Минни была двоюродной сестрой Генри – одной из шестерых младших Темплов, осиротевших, когда умерли их родители. Для Генри и Уильяма отсутствие родителей у кузин Темпл делало их загадочными и романтичными. Их положение казалось завидным, потому что всякая власть над ними была расплывчатой и временной. Они выглядели раскованными и свободными, и только много позже, когда каждой из них пришлось бороться и, конечно же, страдать, он понял невосполнимую природу и глубокую печаль их потери.

Между тем временем, когда он завидовал им, и тем, когда он им глубоко сострадал, пролегла огромная пропасть. Когда он впервые после долгой разлуки снова встретился с Минни Темпл, которой в ту пору было семнадцать лет, его чувства к ней по-прежнему были восторженными, близкими к благоговейному трепету. Он мгновенно понял, что она, единственная из всех сестер, станет для него особенной и останется таковой навсегда.

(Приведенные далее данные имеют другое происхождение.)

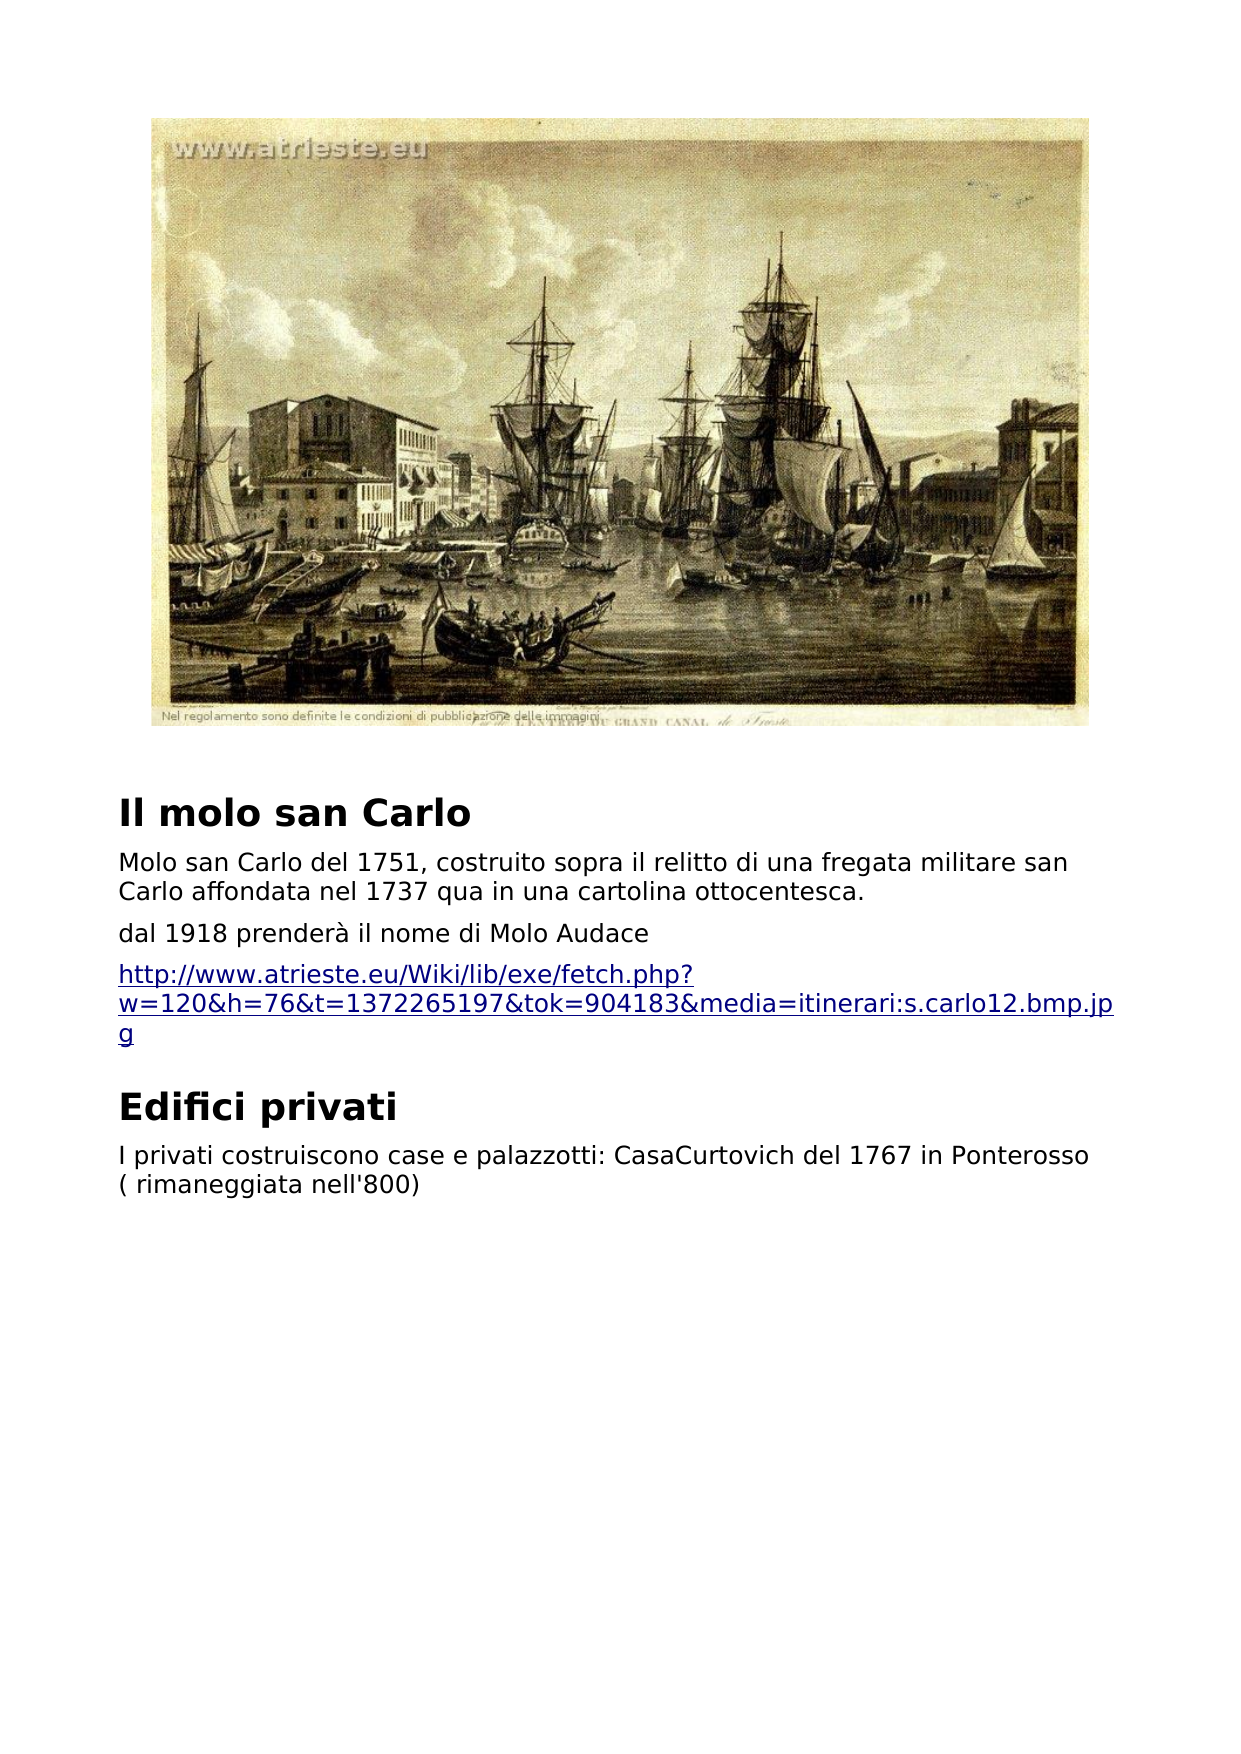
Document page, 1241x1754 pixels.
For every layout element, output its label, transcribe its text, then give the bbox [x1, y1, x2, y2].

subtitle Il molo san Carlo [118, 792, 1122, 835]
text http://www.atrieste.eu/Wiki/lib/exe/fetch.php?w=120&h=76&t=1372265197&tok=904183&media=itinerari:s.carlo12.bmp.jpg [118, 960, 1122, 1048]
text dal 1918 prenderà il nome di Molo Audace [118, 919, 1122, 948]
subtitle Edifici privati [118, 1085, 1122, 1129]
text I privati costruiscono case e palazzotti: CasaCurtovich del 1767 in Ponterosso ( rimaneggiata nell'800) [118, 1142, 1122, 1200]
text Molo san Carlo del 1751, costruito sopra il relitto di una fregata militare san Carlo affondata nel 1737 qua in una cartolina ottocentesca. [118, 848, 1122, 906]
picture [151, 118, 1089, 726]
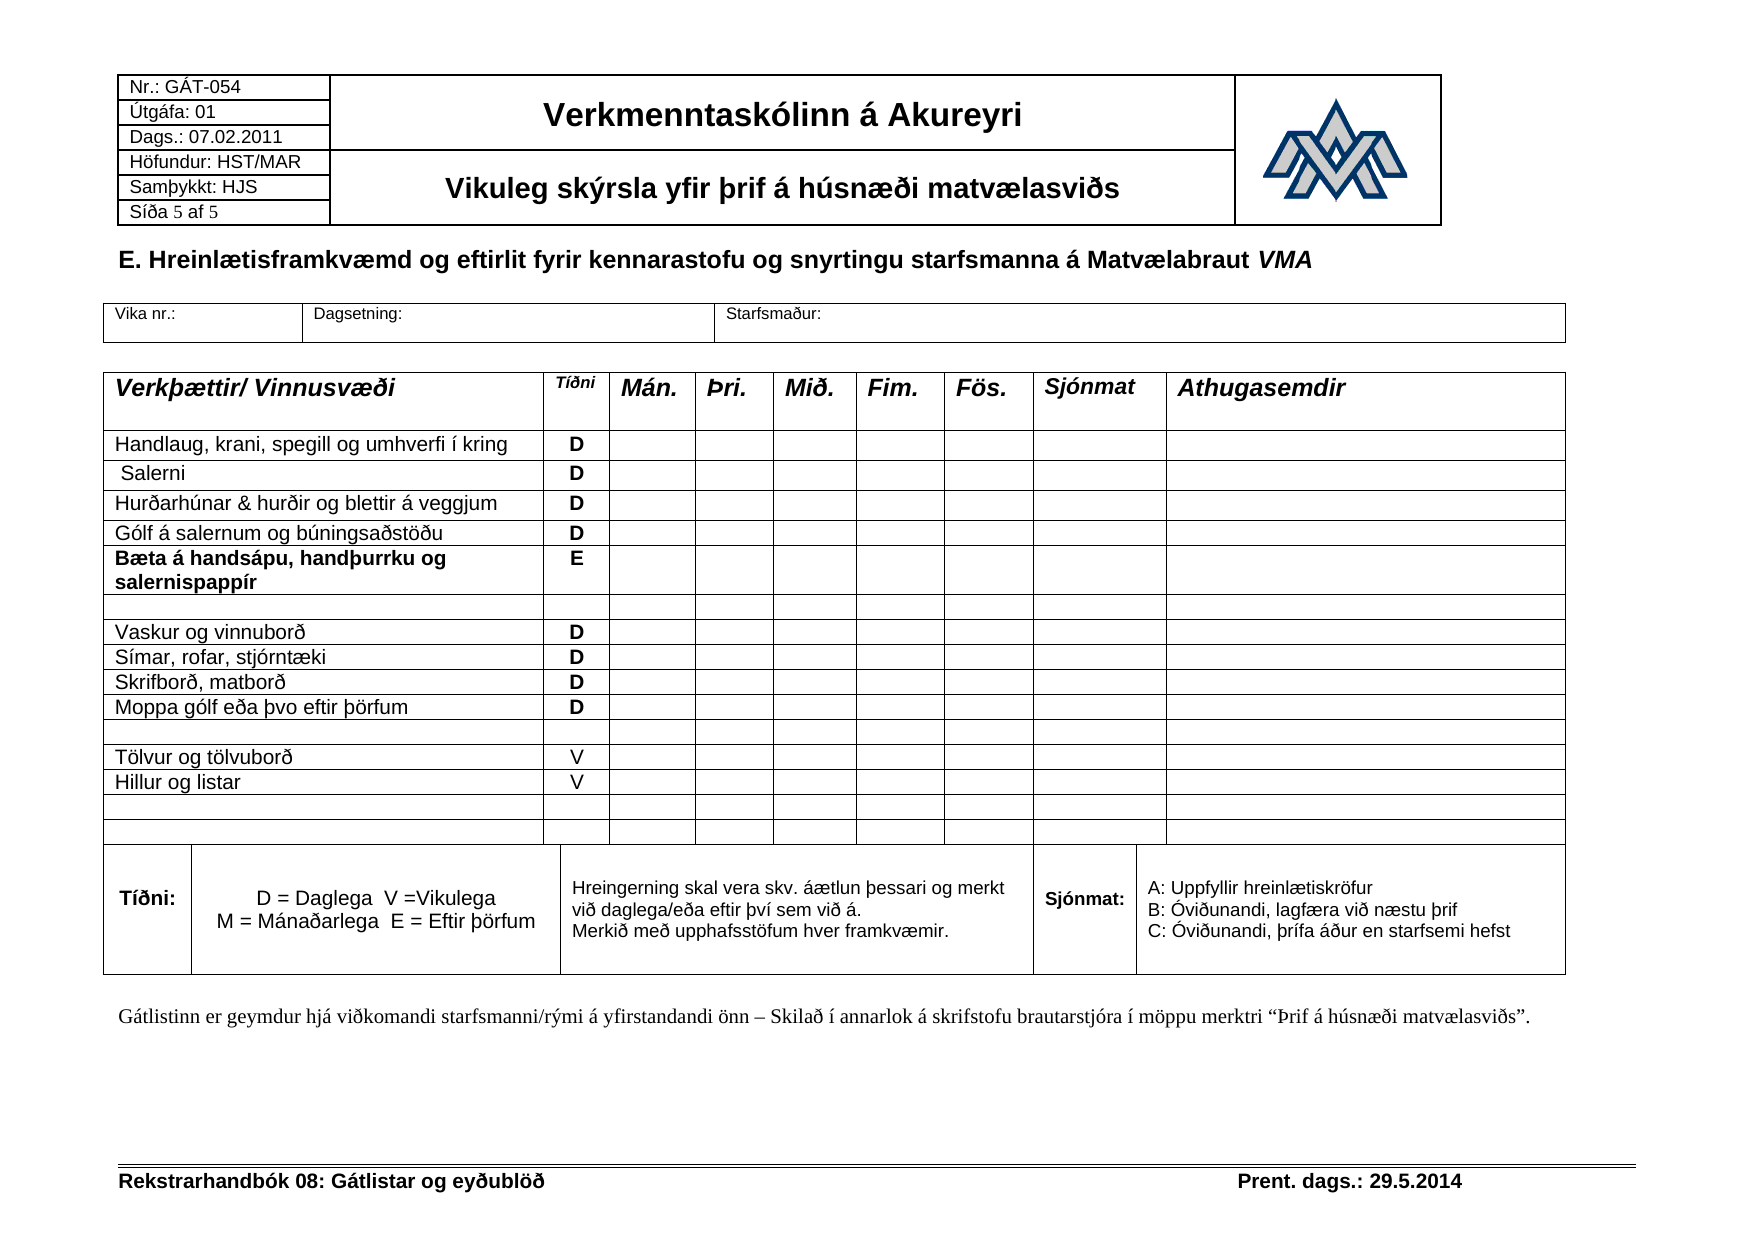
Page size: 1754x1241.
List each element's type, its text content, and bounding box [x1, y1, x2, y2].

table_cell [774, 461, 856, 490]
table_cell [1034, 620, 1166, 644]
table_cell [1167, 720, 1565, 744]
table_cell [544, 795, 609, 819]
table_cell [610, 431, 695, 460]
table_cell [857, 546, 944, 594]
table_cell [774, 546, 856, 594]
table_cell [696, 595, 773, 619]
table_cell D [544, 491, 609, 520]
table_cell [857, 645, 944, 669]
table_cell [857, 720, 944, 744]
table_header Vika nr.: [104, 304, 302, 342]
table_cell [857, 745, 944, 769]
table_cell [610, 461, 695, 490]
table_cell [1034, 546, 1166, 594]
table_cell [857, 521, 944, 545]
table_cell [857, 595, 944, 619]
table_cell [1034, 521, 1166, 545]
table_cell [857, 461, 944, 490]
table_cell Hurðarhúnar & hurðir og blettir á veggjum [104, 491, 543, 520]
table_cell Tíðni: [104, 845, 191, 974]
table_cell [696, 491, 773, 520]
table_cell [1034, 491, 1166, 520]
table_cell D [544, 521, 609, 545]
table_cell [1034, 720, 1166, 744]
table_cell [857, 670, 944, 694]
table_cell [1034, 595, 1166, 619]
table_cell [774, 491, 856, 520]
table_cell [857, 431, 944, 460]
table_cell [774, 670, 856, 694]
table_cell [696, 546, 773, 594]
table_cell [774, 431, 856, 460]
table_cell [774, 770, 856, 794]
table_cell [945, 820, 1033, 844]
table_cell [610, 620, 695, 644]
table_cell [774, 595, 856, 619]
table_cell [610, 645, 695, 669]
table_cell D [544, 645, 609, 669]
table_cell D [544, 695, 609, 719]
table_cell [1167, 546, 1565, 594]
table_cell Sjónmat: [1034, 845, 1136, 974]
table_cell [857, 695, 944, 719]
table_cell [1167, 431, 1565, 460]
table_cell [1034, 795, 1166, 819]
table_cell [857, 820, 944, 844]
table_cell [610, 521, 695, 545]
table_cell Tölvur og tölvuborð [104, 745, 543, 769]
table_cell [1034, 745, 1166, 769]
table_cell [1167, 620, 1565, 644]
table_cell Moppa gólf eða þvo eftir þörfum [104, 695, 543, 719]
table_cell Símar, rofar, stjórntæki [104, 645, 543, 669]
table_cell [696, 461, 773, 490]
table_cell [774, 745, 856, 769]
text Gátlistinn er geymdur hjá viðkomandi starfsmanni/rými á yfirstandandi önn – Skilað í annarlok á skrifstofu brautarstjóra í möppu merktri “Þrif á húsnæði matvælasviðs”. [118, 1004, 1636, 1028]
table_cell [774, 620, 856, 644]
table_cell [1034, 645, 1166, 669]
table_cell [610, 670, 695, 694]
table_header Starfsmaður: [715, 304, 1565, 342]
table_cell Bæta á handsápu, handþurrku og salernispappír [104, 546, 543, 594]
table_cell [945, 595, 1033, 619]
table_cell Hreingerning skal vera skv. áætlun þessari og merkt við daglega/eða eftir því sem við á. Merkið með upphafsstöfum hver framkvæmir. [561, 845, 1033, 974]
table_cell [696, 521, 773, 545]
table_cell [774, 521, 856, 545]
table_cell [1167, 670, 1565, 694]
table_cell [696, 695, 773, 719]
table_cell [945, 695, 1033, 719]
table_cell [1167, 595, 1565, 619]
table_cell [945, 521, 1033, 545]
table_header Tíðni [544, 373, 609, 430]
table_header Dagsetning: [303, 304, 714, 342]
table_cell [945, 546, 1033, 594]
table_cell [945, 645, 1033, 669]
table_cell [1167, 795, 1565, 819]
table_cell [610, 720, 695, 744]
picture [1263, 98, 1408, 202]
table_cell [774, 645, 856, 669]
table_cell [1167, 645, 1565, 669]
table_cell Salerni [104, 461, 543, 490]
table_cell D [544, 670, 609, 694]
table_cell [857, 795, 944, 819]
table_cell [544, 820, 609, 844]
table_cell [610, 820, 695, 844]
table_cell [1034, 431, 1166, 460]
table_cell [774, 720, 856, 744]
table_cell [104, 795, 543, 819]
table_cell [610, 491, 695, 520]
table_cell [945, 431, 1033, 460]
table_cell [610, 745, 695, 769]
table_cell V [544, 745, 609, 769]
table_cell [610, 595, 695, 619]
table_cell [774, 795, 856, 819]
table_cell [945, 461, 1033, 490]
table_header Verkþættir/ Vinnusvæði [104, 373, 543, 430]
text E. Hreinlætisframkvæmd og eftirlit fyrir kennarastofu og snyrtingu starfsmanna á Matvælabraut VMA [118, 245, 1636, 274]
table_cell D = Daglega V =Vikulega M = Mánaðarlega E = Eftir þörfum [192, 845, 560, 974]
table_cell [544, 595, 609, 619]
table_cell E [544, 546, 609, 594]
table_header Sjónmat [1034, 373, 1166, 430]
table_cell Skrifborð, matborð [104, 670, 543, 694]
table_cell [696, 745, 773, 769]
table_cell [1034, 770, 1166, 794]
table_header Mið. [774, 373, 856, 430]
table_cell [696, 795, 773, 819]
table_cell D [544, 620, 609, 644]
table_cell Hillur og listar [104, 770, 543, 794]
table_cell Vaskur og vinnuborð [104, 620, 543, 644]
table_cell D [544, 431, 609, 460]
table_cell [1034, 695, 1166, 719]
table_cell [610, 695, 695, 719]
table_cell [1167, 461, 1565, 490]
table_cell [610, 546, 695, 594]
table_cell [1034, 461, 1166, 490]
table_cell [1167, 745, 1565, 769]
table_header Fös. [945, 373, 1033, 430]
table_cell [610, 795, 695, 819]
table_cell [696, 670, 773, 694]
table_cell [945, 491, 1033, 520]
table_cell [696, 431, 773, 460]
table_cell [945, 720, 1033, 744]
table_cell [945, 795, 1033, 819]
table_cell [104, 720, 543, 744]
table_cell [696, 720, 773, 744]
table_cell [945, 770, 1033, 794]
table_header Þri. [696, 373, 773, 430]
table_cell [696, 820, 773, 844]
table_cell [945, 670, 1033, 694]
table_header Mán. [610, 373, 695, 430]
table_cell [696, 645, 773, 669]
table_cell [1167, 695, 1565, 719]
table_cell [1167, 521, 1565, 545]
table_cell [104, 820, 543, 844]
table_cell [610, 770, 695, 794]
table_cell [696, 620, 773, 644]
table_cell D [544, 461, 609, 490]
table_cell Handlaug, krani, spegill og umhverfi í kring [104, 431, 543, 460]
table_cell Gólf á salernum og búningsaðstöðu [104, 521, 543, 545]
table_cell [1034, 670, 1166, 694]
table_cell [945, 620, 1033, 644]
table_cell [544, 720, 609, 744]
table_cell V [544, 770, 609, 794]
table_cell [857, 491, 944, 520]
table_cell [945, 745, 1033, 769]
table_cell [1167, 820, 1565, 844]
table_cell [1034, 820, 1166, 844]
table_cell [1167, 491, 1565, 520]
table_header Fim. [857, 373, 944, 430]
table_cell [696, 770, 773, 794]
table_cell [774, 820, 856, 844]
table_cell [1167, 770, 1565, 794]
table_cell [774, 695, 856, 719]
table_cell A: Uppfyllir hreinlætiskröfur B: Óviðunandi, lagfæra við næstu þrif C: Óviðunandi, þrífa áður en starfsemi hefst [1137, 845, 1565, 974]
table_cell [104, 595, 543, 619]
table_cell [857, 770, 944, 794]
table_cell [857, 620, 944, 644]
table_header Athugasemdir [1167, 373, 1565, 430]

Описать ее можно было многими словами: она была легкой и любознательной, непосредственной и – что очень важно – естественной. Еще он чувствовал, что, возможно, отсутствие родительского давления придавало ей какую-то непринужденность и свежесть. Она никогда никому не подражала, не пыталась быть на кого-то похожей, ей не приходилось бороться с подобными влияниями. Возможно, думал он впоследствии, в тени такого большого количества смерти, она выработала в себе то, что стало ее наиболее яркой чертой, – вкус к жизни. У нее был неугомонный ум. Она желала все знать, не было темы, над которой ей не захотелось бы поразмыслить. Ей удалось, думал Генри, сочетать пытливую внутреннюю жизнь с быстрым восприятием жизни общественной. Она любила входить в комнату и заставать там людей. Больше всего ему запомнился ее смех – внезапный, звучный и в то же время легкий, странный и трогательно звенящий.